Artifex — classifier runs in the upload job queue, alongside tag and caption jobs; gallery offers blur/hide toggles per user
Pattern generalizes to any ML classification where the user’s intent varies: spam detection, “is this a duplicate”, sentiment labels

Gotchas

Don’t claim accuracy. NSFW classifiers are noisy. A renaissance nude, a medical illustration, a beach photo all trigger the model. Users need to know the signal is suggestive, not definitive.
Thresholds are user-tunable. 0.5 for explicit, 0.7 for suggestive are reasonable defaults, not absolutes. Expose the slider in admin.
Don’t leak detection in URLs. image.png?nsfw=1 in a link reveals the classification to anyone with access to URLs. Keep it in the DB only.

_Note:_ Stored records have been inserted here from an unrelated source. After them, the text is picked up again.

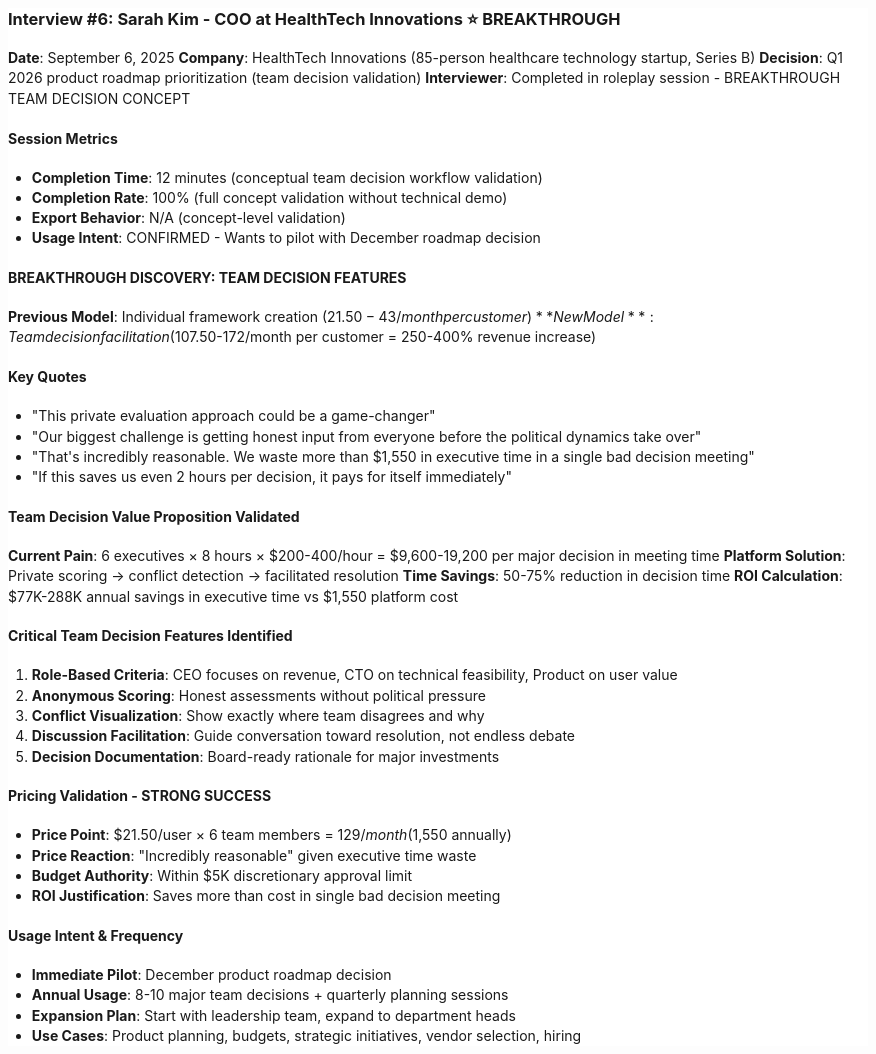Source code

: ### Interview #6: Sarah Kim - COO at HealthTech Innovations ⭐ BREAKTHROUGH
**Date**: September 6, 2025
**Company**: HealthTech Innovations (85-person healthcare technology startup, Series B)
**Decision**: Q1 2026 product roadmap prioritization (team decision validation)
**Interviewer**: Completed in roleplay session - BREAKTHROUGH TEAM DECISION CONCEPT

#### Session Metrics
- **Completion Time**: 12 minutes (conceptual team decision workflow validation)
- **Completion Rate**: 100% (full concept validation without technical demo)
- **Export Behavior**: N/A (concept-level validation)
- **Usage Intent**: CONFIRMED - Wants to pilot with December roadmap decision

#### BREAKTHROUGH DISCOVERY: TEAM DECISION FEATURES
**Previous Model**: Individual framework creation ($21.50-43/month per customer)
**New Model**: Team decision facilitation ($107.50-172/month per customer = 250-400% revenue increase)

#### Key Quotes
- "This private evaluation approach could be a game-changer"
- "Our biggest challenge is getting honest input from everyone before the political dynamics take over"
- "That's incredibly reasonable. We waste more than $1,550 in executive time in a single bad decision meeting"
- "If this saves us even 2 hours per decision, it pays for itself immediately"

#### Team Decision Value Proposition Validated
**Current Pain**: 6 executives × 8 hours × $200-400/hour = $9,600-19,200 per major decision in meeting time
**Platform Solution**: Private scoring → conflict detection → facilitated resolution
**Time Savings**: 50-75% reduction in decision time
**ROI Calculation**: $77K-288K annual savings in executive time vs $1,550 platform cost

#### Critical Team Decision Features Identified
1. **Role-Based Criteria**: CEO focuses on revenue, CTO on technical feasibility, Product on user value
2. **Anonymous Scoring**: Honest assessments without political pressure
3. **Conflict Visualization**: Show exactly where team disagrees and why
4. **Discussion Facilitation**: Guide conversation toward resolution, not endless debate
5. **Decision Documentation**: Board-ready rationale for major investments

#### Pricing Validation - STRONG SUCCESS
- **Price Point**: $21.50/user × 6 team members = $129/month ($1,550 annually)
- **Price Reaction**: "Incredibly reasonable" given executive time waste
- **Budget Authority**: Within $5K discretionary approval limit
- **ROI Justification**: Saves more than cost in single bad decision meeting

#### Usage Intent & Frequency
- **Immediate Pilot**: December product roadmap decision
- **Annual Usage**: 8-10 major team decisions + quarterly planning sessions
- **Expansion Plan**: Start with leadership team, expand to department heads
- **Use Cases**: Product planning, budgets, strategic initiatives, vendor selection, hiring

Model provenance matters. Open-source NSFW classifiers have been trained on non-consensual data in some cases. Pick a model with a documented training source.
Re-classification. If you change models (new NSFW detector), you need to re-run on the entire gallery. Budget for this.
False-negative cost is real. An explicit image leaking through your classifier into a shared family album is a real user harm. Default to blur, not off, for shared contexts.
Keep the raw scores, not just the label. “Explicit” with confidence 0.51 is barely flagged; with 0.95 is certain. Store both, let the UI choose the cutoff.
Moderation is not the same as NSFW detection. Copyrighted content, CSAM, harassment are separate signals needing separate tools and usually actual human moderation. Don’t conflate.